By AMY LEVIN-EPSTEIN
Much has been made about Generation Y, or “Millennials,” being the generation of entrepreneurs. Whether they’re not content to sit in offices or failing to find jobs as they leave school, those under 30 are all paving their own path unlike their older counterparts. Right?
The reality, it turns out, is not so clear-cut. According to a new study conducted by Monster.com with Millennial Branding, only 32 percent of Millennial consider themselves to be entrepreneurial, as compared to 41 percent of Gen-Xers (those between the ages of 30 and 49 years old) and 45 percent of baby boomers (those between 50 and 69 years of age). Recently I spoke to Dan Schawbel, founder of Millennial Branding and author of “Promote Yourself: The New Art of Getting Ahead”, about what the findings reveal.
What surprised you the most about this study?
Dan Schawbel: I was most surprised that boomers and Gen-Xers consider themselves to be entrepreneurs more often than Gen-Yers. Based on previous research, and just being a part of Gen Y, I would assume the opposite to be true. I believe we received these results because boomers are best positioned to start companies with their vast Rolodexes, wealth and experience, relative to Gen Ys who are just starting out and carry debt.
What else did you find that was news to you?
We also found that generations evaluate companies differently. Boomers and Gen-Xers care about location and healthcare, whereas Gen-Ys care about training and development opportunities.
Your results identify “intrapreneurship” as a trend. What is an intrapreneur?

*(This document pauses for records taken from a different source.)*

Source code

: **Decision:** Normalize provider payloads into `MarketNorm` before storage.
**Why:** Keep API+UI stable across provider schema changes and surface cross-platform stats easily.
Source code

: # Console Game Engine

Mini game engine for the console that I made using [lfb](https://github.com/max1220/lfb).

An intrapreneur is one who behaves like an entrepreneur within a company. Nearly one-third of all generations feel that they have the freedom, flexibility and resources to be an intrapreneur. Forty-two percent of respondents have opportunities to work on projects outside of their direct responsibility, but only 23 percent of companies encourage workers to work on these projects.
Is intrapreneurship a stepping stone to entrepreneurship?
Intrapreneurship is a great way to start because your company can finance your ambitions, it’s less risky and you can gain the skills that you can eventually leverage into your own company. Aside from your company backing you, you have a team assembled and other resources that can help you succeed.
What advice to you have for young people who want to start their own businesses?
I recommend that you get at least some corporate experience first, like I did, so you know how corporations operate, how to sell to them and operationally how to run your own. I would also recommend that young people reach out to older workers for advice, mentoring and ideas. When all the generations come together and support each other, everyone wins.